Catenary vs. Flexure

[bowlingdanish]

Hi there,

This is a random theoretical I've been thinking about - what exactly, fundamentally characterizes a catenary/'tension only' member? If I have a pin supported 10mm cable spanning 5 metres with a certain sag, and apply load at midspan I can calculate a resulting tensile force in the cable. If I have pin supported 300mm deep I beam spanning 5 metres I can calculate a bending moment. What if it's supported over 40 metres? Then I have a member with a certain sag that I can apply a load to - Where does the flexure stop and tension start? I suppose the beam could buckle laterally at some point and become unstable, but it wouldn't yield under self weight - perhaps at this point?

No idea if that makes any sense.

 

[dcarr82775]

Its a lot like porn. I can't define exactly what it becomes catenary, but I know it when I see it.

 

[JoshPlumSE]

When small deflection theory no longer holds. When the deflection is negligible compared to the properties of the cross section.

For example a 10 mm cable that sags 20mm over it's length would violate small deflection theory because its deflection is greater than it's depth.

A 300mm beam that deflections 3mm would NOT violate small deflection theory. If it deflects 300mm then it probably would.

 

[MotorCity]

If I understand your question, it is at what point does a beam act like a cable (or vice versa). I am not sure what the theoretical definition is, but here is one way to think of it: a cable has no (or very little) axial stiffness when loaded only by its own weight. In other words, you can't push on a rope. Of course things change a bit if the cable is prestressed.

 

[JStephen]

You can develop some criteria if it's really an issue. In the case of plates in bending, the criteria becomes that deflection is less than the plate thickness.

A major consideration in a lot of practical cases is whether the end conditions actually allow that tension to be established.

If you're interested in actual numbers, Roark has load cases for "Beams restrained against horizontal displacement at the ends".

 

[racookpe1978]

Look at four cases:

Cable or chain, pinned at both ends, spanning a gap, no "point" loads on the cable, only the distributed weight/length of the cable itself.
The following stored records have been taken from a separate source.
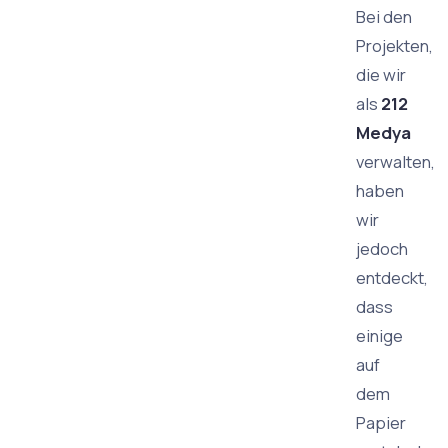
Bei den
Projekten,
die wir
als
212
Medya
verwalten,
haben
wir
jedoch
entdeckt,
dass
einige
auf
dem
Papier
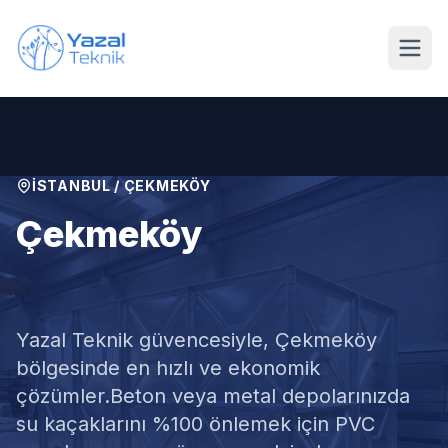
Ana içeriğe geç
İSTANBUL
/
ÇEKMEKÖY
Çekmeköy
Su Deposu İzolasyonu
Yazal Teknik güvencesiyle,
Çekmeköy
bölgesinde en hızlı ve ekonomik
çözümler.
Beton veya metal depolarınızda
su kaçaklarını %100 önlemek için PVC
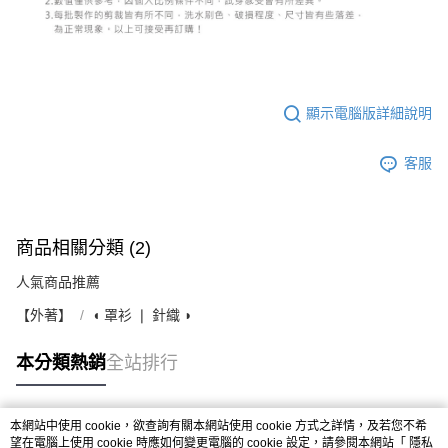
顯示電腦版詳細說明
客服
商品相關分類 (2)
人氣商品推薦
【外著】
◖ 罩衫 ❘ 針織 ◗
本分類熱銷
全站排行
本網站中使用 cookie，欲查詢有關本網站使用 cookie 方式之詳情，及若您不希
熱門標籤
望在電腦上使用 cookie 時應如何變更電腦的 cookie 設定，請參閱本網站「
隱私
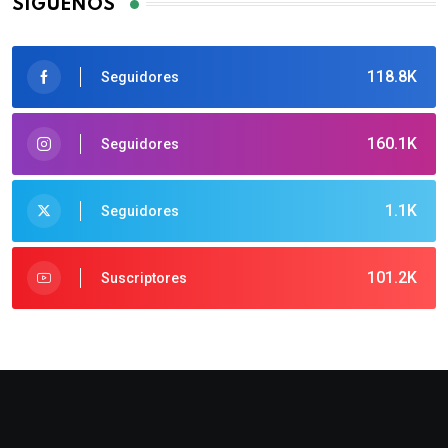
SÍGUENOS
118.8K
Seguidores
160.1K
Seguidores
1.1K
Seguidores
101.2K
Suscriptores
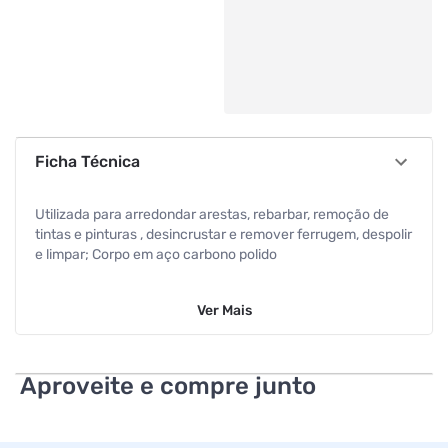
Ficha Técnica
Utilizada para arredondar arestas, rebarbar, remoção de
tintas e pinturas , desincrustar e remover ferrugem, despolir
e limpar; Corpo em aço carbono polido
Ver
Mais
Aproveite e compre junto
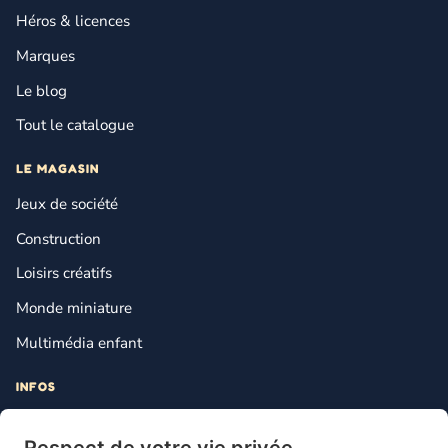
Héros & licences
Marques
Le blog
Tout le catalogue
LE MAGASIN
Jeux de société
Construction
Loisirs créatifs
Monde miniature
Multimédia enfant
INFOS
Contact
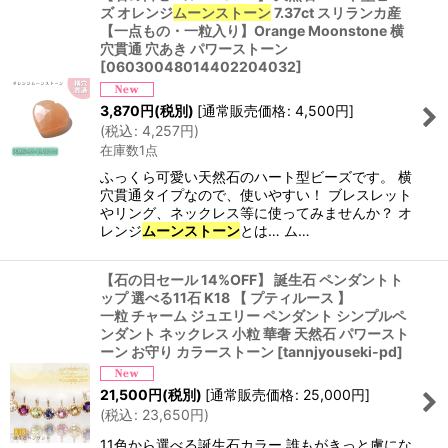
ズ オレンジ
ムーンストーン
7.37ct スリランカ産
【一点もの・一粒入り】Orange Moonstone 横
穴貫通 穴あき パワーストーン
[
06030048014402204032
]
3,870
円
(税別)
[
通常販売価格
:
4,500
円
]
(
税込
:
4,257
円
)
在庫数1点
ふっくら可愛い天然石のハート型ビーズです。 横
穴貫通タイプなので、使いやすい！ ブレスレット
やリング、ネックレス等に使ってみませんか？ オ
レンジ
ムーンストーン
とは… ム…
【石の日セール 14%OFF】 誕生石 ペンダントト
ップ 選べる11石 K18 【 プティルース 】
一粒 チャーム ジュエリー ペンダント シンプルペ
ンダント ネックレス 小粒 華奢 天然石 パワースト
ーン お守り カラーストーン
[
tannjyouseki-pd
]
21,500
円
(税別)
[
通常販売価格
:
25,000
円
]
(
税込
:
23,650
円
)
11色から選べる誕生石カラー 誰もがきっと虜にな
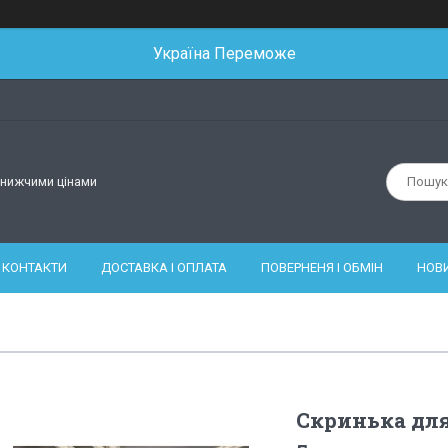
Україна Переможе
йнижчими цінами
КОНТАКТИ
ДОСТАВКА І ОПЛАТА
ПОВЕРНЕНЯ І ОБМІН
НОВ
Скринька для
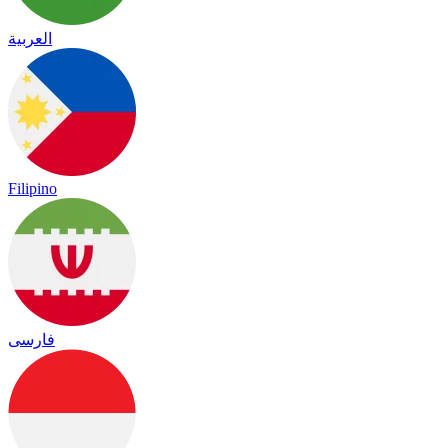
العربية
Filipino
فارسی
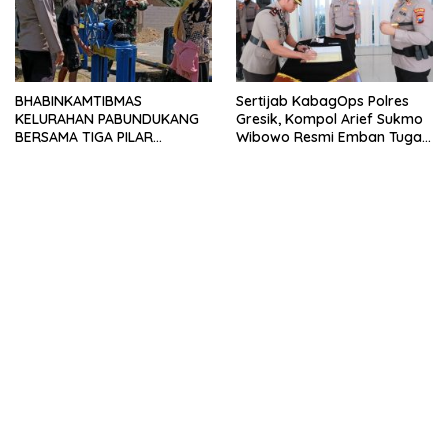
BHABINKAMTIBMAS
Sertijab KabagOps Polres
KELURAHAN PABUNDUKANG
Gresik, Kompol Arief Sukmo
BERSAMA TIGA PILAR
Wibowo Resmi Emban Tugas
LAKSANAKAN PEMANTAUAN
Baru
PENYALURAN AIR IRIGASI DI
MUSIM KEMARAU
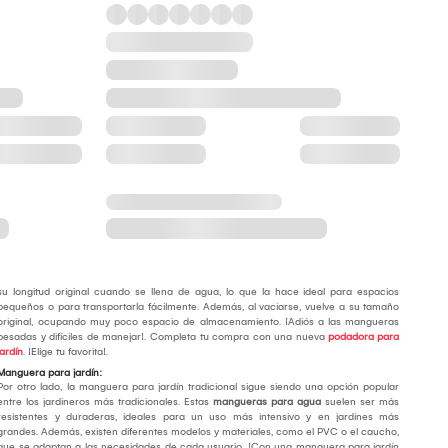
su longitud original cuando se llena de agua, lo que la hace ideal para espacios
pequeños o para transportarla fácilmente. Además, al vaciarse, vuelve a su tamaño
original, ocupando muy poco espacio de almacenamiento. ¡Adiós a las mangueras
pesadas y difíciles de manejar!. Completa tu compra con una nueva
podadora para
jardín
. ¡Elige tu favorita!.
Manguera para jardín:
Por otro lado, la manguera para jardín tradicional sigue siendo una opción popular
entre los jardineros más tradicionales. Estas
mangueras para agua
suelen ser más
resistentes y duraderas, ideales para un uso más intensivo y en jardines más
grandes. Además, existen diferentes modelos y materiales, como el PVC o el caucho,
que se adaptan a las necesidades de cada usuario. ¡Con una manguera para jardín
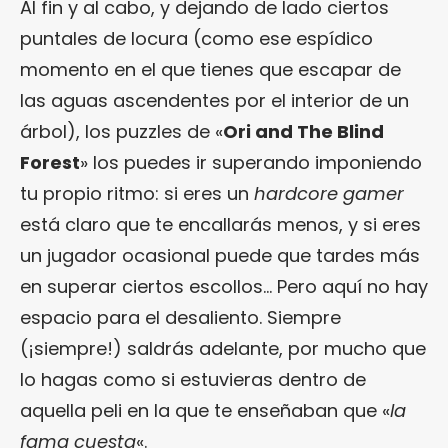
Al fin y al cabo, y dejando de lado ciertos
puntales de locura (como ese espídico
momento en el que tienes que escapar de
las aguas ascendentes por el interior de un
árbol), los puzzles de «
Ori and The Blind
Forest
» los puedes ir superando imponiendo
tu propio ritmo: si eres un
hardcore gamer
está claro que te encallarás menos, y si eres
un jugador ocasional puede que tardes más
en superar ciertos escollos… Pero aquí no hay
espacio para el desaliento. Siempre
(¡siempre!) saldrás adelante, por mucho que
lo hagas como si estuvieras dentro de
aquella peli en la que te enseñaban que «
la
fama cuesta
«.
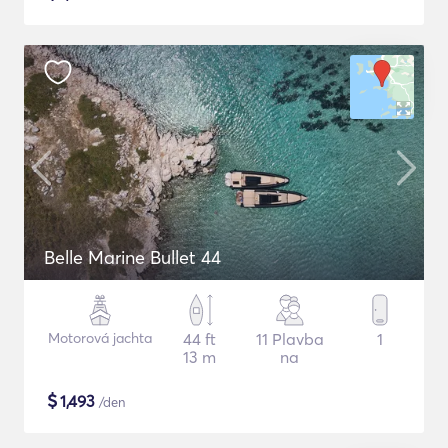
Belle Marine Bullet 44
Motorová jachta
44 ft
11 Plavba
1
13 m
na
$
1,493
/den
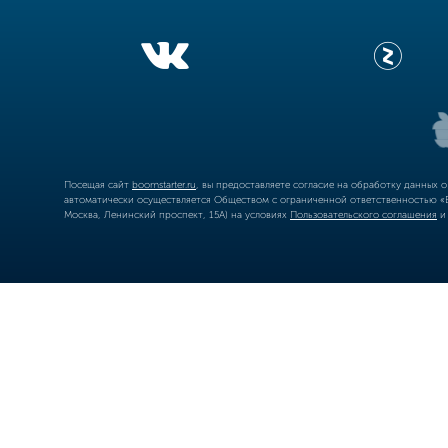
Посещая сайт
boomstarter.ru
, вы предоставляете согласие на обработку данных 
автоматически осуществляется Обществом с ограниченной ответственностью «Б
Москва, Ленинский проспект, 15А) на условиях
Пользовательского соглашения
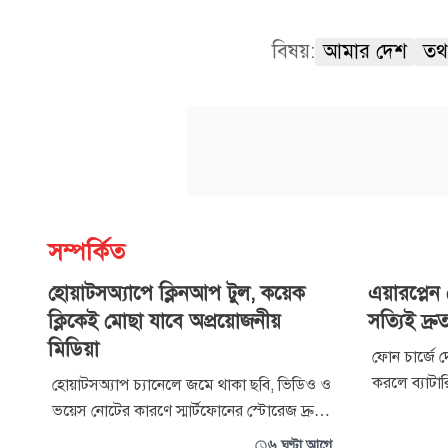
বিষয়:
আমার দেশ
তথ্
সম্পর্কিত
হোয়াটসঅ্যাপে ক্লিনআপ টুল, কয়েক
এয়ারপ্লে
ক্লিকেই মোছা যাবে অপ্রয়োজনীয়
সত্যিই দ্রু
মিডিয়া
ফোন চার্জে দ
করলে ব্যাটার
হোয়াটসঅ্যাপ চ্যানেলে জমে থাকা ছবি, ভিডিও ও
স্মার্টফোন ব
ভয়েস নোটের কারণে স্মার্টফোনের স্টোরেজ দ্রুত
প্রযুক্তি–বিষয
পূর্ণ হয়ে যাওয়ার সমস্যার সমাধানে নতুন
৬ ঘণ্টা আগে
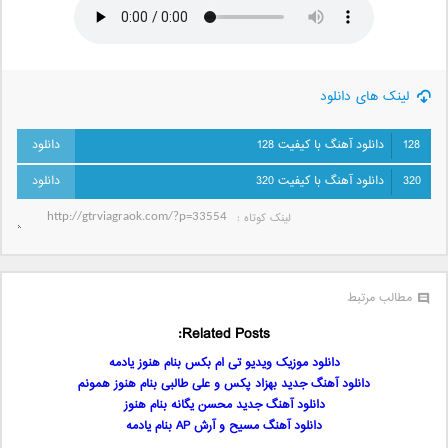
لینک های دانلود
128
دانلود آهنگ با کیفیت 128
320
دانلود آهنگ با کیفیت 320
لینک کوتاه‌ :
مطالب مرتبط
Related Posts:
دانلود موزیک ویدیو تی ام بکس بنام هنوز یادمه
دانلود آهنگ جدید بهزاد پکس و علی طالبی بنام هنوز همونم
دانلود آهنگ جدید محسن یگانه بنام هنوز
دانلود آهنگ مسیح و آرش AP بنام یادمه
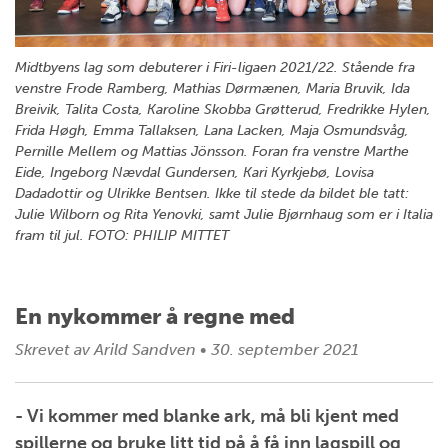
Midtbyens lag som debuterer i Firi-ligaen 2021/22. Stående fra
venstre Frode Ramberg, Mathias Dørmænen, Maria Bruvik, Ida
Breivik, Talita Costa, Karoline Skobba Grøtterud, Fredrikke Hylen,
Frida Høgh, Emma Tallaksen, Lana Lacken, Maja Osmundsvåg,
Pernille Mellem og Mattias Jönsson. Foran fra venstre Marthe
Eide, Ingeborg Nævdal Gundersen, Kari Kyrkjebø, Lovisa
Dadadottir og Ulrikke Bentsen. Ikke til stede da bildet ble tatt:
Julie Wilborn og Rita Yenovki, samt Julie Bjørnhaug som er i Italia
fram til jul. FOTO: PHILIP MITTET
En nykommer å regne med
Skrevet av
Arild Sandven
•
30. september 2021
- Vi kommer med blanke ark, må bli kjent med
spillerne og bruke litt tid på å få inn lagspill og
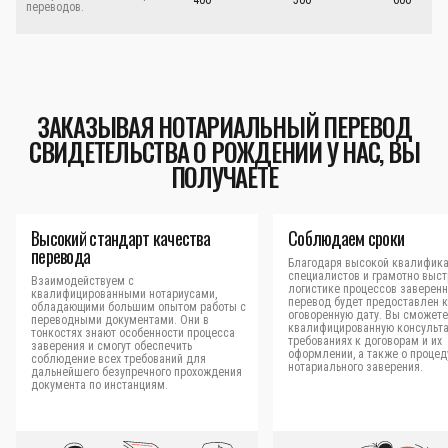
400
500
600
переводов.
ЗАКАЗЫВАЯ НОТАРИАЛЬНЫЙ ПЕРЕВОД
СВИДЕТЕЛЬСТВА О РОЖДЕНИИ У НАС, ВЫ
ПОЛУЧАЕТЕ
Высокий стандарт качества
Соблюдаем сроки
перевода
Благодаря высокой квалифик
специалистов и грамотно выс
Взаимодействуем с
логистике процессов заверен
квалифицированными нотариусами,
перевод будет предоставлен к
обладающими большим опытом работы с
оговоренную дату. Вы сможете
переводными документами. Они в
квалифицированную консульт
тонкостях знают особенности процесса
требованиях к договорам и их
заверения и смогут обеспечить
оформлении, а также о процед
соблюдение всех требований для
нотариального заверения.
дальнейшего безупречного прохождения
документа по инстанциям.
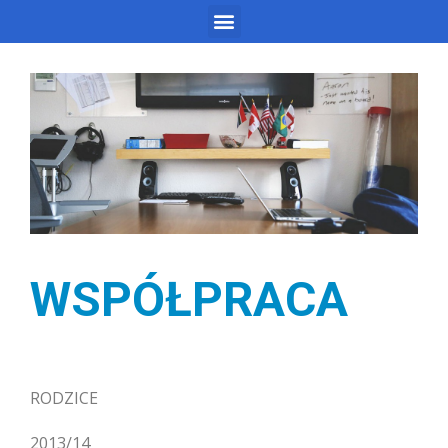
WSPÓŁPRACA
RODZICE
2013/14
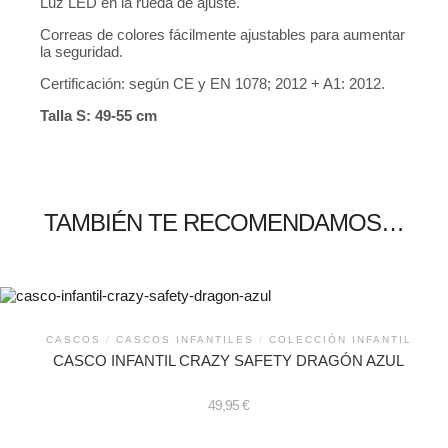
Luz LED en la rueda de ajuste.
Correas de colores fácilmente ajustables para aumentar
la seguridad.
Certificación: según CE y EN 1078; 2012 + A1: 2012.
Talla S: 49-55 cm
TAMBIÉN TE RECOMENDAMOS…
CASCOS
/
CASCOS INFANTILES
/
COLECCIÓN INFANTIL
CASCO INFANTIL CRAZY SAFETY DRAGÓN AZUL
49,95
€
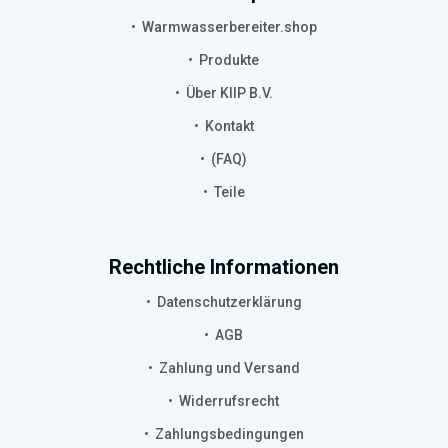
Warmwasserbereiter.shop
Produkte
Über KIIP B.V.
Kontakt
(FAQ)
Teile
Rechtliche Informationen
Datenschutzerklärung
AGB
Zahlung und Versand
Widerrufsrecht
Zahlungsbedingungen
So, a perfect catenary -> the "uniform load" of the cable's weight is carried BY the two pins at each end which are in tension, right?

Cable or chain, pinned at both ends, with two "heavy" point loads on the chain: Doesn't matter what the loads actually are, nor where they are along the chain. The chain is "straight" from left pin to load_1, then "straight" again (at a different angle) from load_1 to load_2, then "straight" again from load_2 to pin_2. Not a catenary at all, and not easy to calculate, but "pure" tension loads on the cable and the two pins, right?

Thin plate or flat bar, spanning a gap. The flat bar (say 2 inch wide x 1/8 thick) bends across the gap, but the two ends bend "up" so the two contact points support all of the load of the bar. Can calculate the bending as if it were a pin? Nope, you need to use a "roller" type of equation => NO tension is transmitted to the surfaces under both contact points, but the flat bar in the center does has the tension in its cross-section due to the weight, and it does form sort of a catenary. Get too far a gap, too thin a flat bar cross-section, the "bridge" fails because the tension pulls both ends down into the canyon, right?

Heavy beam supported at both ends. Similar theorectically to the catenary of the flat bar, but the "sag" is meaningless.